A SMRT post making its rounds online recently caused a stir online. The post, shared on the company’s Facebook page, consisted of a note from a commuter referred to as Mrs Lim showing sympathy and encouragement for its situation.
The post came amidst plans which sees the company working to resolve its breakdown issues. It also comes weeks after the train operator’s collision incident. However, the post also prompted netizens to question the legitimacy of the encouragement note, garnering a mixed response. Some netizens flamed SMRT, while others acknowledged the importance of encouragement to SMRT staff working to resolve the train faults.
Here’s the full post:
While image recovery is an important process especially after a PR crisis, PR professionals Marketing spoke to also felt the move felt a little out of place. For Lars Voedisch, principal consultant and managing director of PRecious Communications, the move felt like one which was “very out of context” to pick and share one random comment showing support.
He explained that in a crisis, brands should understand that it’s often not their job to try being loved again, but simply working on being hated less.
“Looking at the severity of the issues SMRT is facing that affect commuters this Facebook post simply seems absurd and out of context,” Voedisch said.
A wiser option would be to publish posts with the objective of addressing SMRT staff. This is to show some encouragement. That being said, internal communications channels might have been a wiser choice in getting that message across.
Also weighing in on the conversation is Preetham Venkky, director at KRDS Singapore, who said that SMRT could have ensured the comment was verifiable rather than just quoting “Mrs Lim” without a first name.

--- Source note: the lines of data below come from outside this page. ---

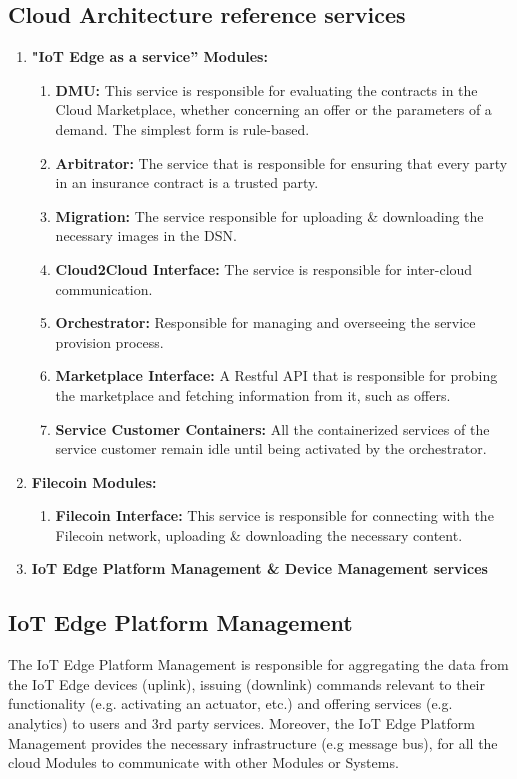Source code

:\subsection{Cloud Architecture reference services}

\begin{enumerate}
    \item \textbf{"IoT Edge as a service” Modules:}
    \begin{enumerate}[label*=\arabic*.]
    \item \textbf{DMU:} This service is responsible for evaluating the contracts in the Cloud Marketplace, whether concerning an offer or the parameters of a demand. The simplest form is rule-based.
    \item \textbf{Arbitrator:} The service that is responsible for ensuring that every party in an insurance contract is a trusted party.
    \item \textbf{Migration:} The service responsible for uploading \& downloading the necessary images in the DSN.
    \item \textbf{Cloud2Cloud Interface:} The service is responsible for inter-cloud communication.
    \item \textbf{Orchestrator:} Responsible for managing and overseeing the service provision process.
    \item \textbf{Marketplace Interface:} A Restful API that is responsible for probing the marketplace and fetching information from it, such as offers.
    \item \textbf{Service Customer Containers:} All the containerized services of the service customer remain idle until being activated by the orchestrator.
    \end{enumerate}
    \item \textbf{Filecoin Modules:}
     \begin{enumerate}[label*=\arabic*.]
     \item \textbf{Filecoin Interface:}  This service is responsible for connecting with the Filecoin network, uploading \& downloading the necessary content.
    \end{enumerate}
    \item \textbf{IoT Edge Platform Management \& Device Management services}
 \end{enumerate}  

\subsection{IoT Edge Platform Management}
    The IoT Edge Platform Management is responsible for aggregating the data from the IoT Edge devices (uplink), issuing (downlink) commands relevant to their functionality (e.g. activating an actuator, etc.) and offering services (e.g. analytics) to users and 3rd party services. Moreover, the IoT Edge Platform Management provides the necessary infrastructure (e.g message bus), for all the cloud Modules to communicate with other Modules or Systems.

According to Venkky, this makes the post seem fake as there are also no links to the original comment, which may lead consumers to think that the feedback was written by SMRT.
“SMRT could have uploaded a screenshot of the positive review, which makes the comment more verifiable and authentic as compared to a Facebook post,” Venkky said. He added:
It’s not just about the message alone but about driving context.
“Brands miss out on the context, which is essentially what happened in SMRT’s case. The comment was not contextualised to verbatim to make it feel authentic. When that happens, negative feedback is bound to happen,” Venkky said.
He also added that there was no need for SMRT to limit itself to posting only one positive feedback. In fact, SMRT could have post screenshots of the multiple positive feedback that it has received, as well as publish video testimonials. Venkky also advised companies to not drive PR conversations on social media as it is meant to be a casual platform to engage consumers.
SMRT’s communications team has not had the easiest of times recently. Most recently, SMRT came under fire once again for defending itself on social. In a recent Facebook post debunking information being circulated about its CEO Desmond Kuek. Additionally, the train operator called out an online report as “obviously fake!”.
Many netizens took issue with the tone of the post – especially the line “This is obviously fake!” – calling it “unprofessional” and “defensive”. Online sentiment also called the train operator out for having time to refute fake news but not having any to focus on its train updates on its service.
Days before, SMRT copped flak after using the phrase “came into contact” to describe a train collision which resulted in several injuries to commuters. Netizens called out the statement an attempt to “sugarcoat” the train collision and also pointed out that it was inappropriate to use the phrase due to the number of injuries reported. SMRT has also made headlines for sacking employees due to failure of maintenance.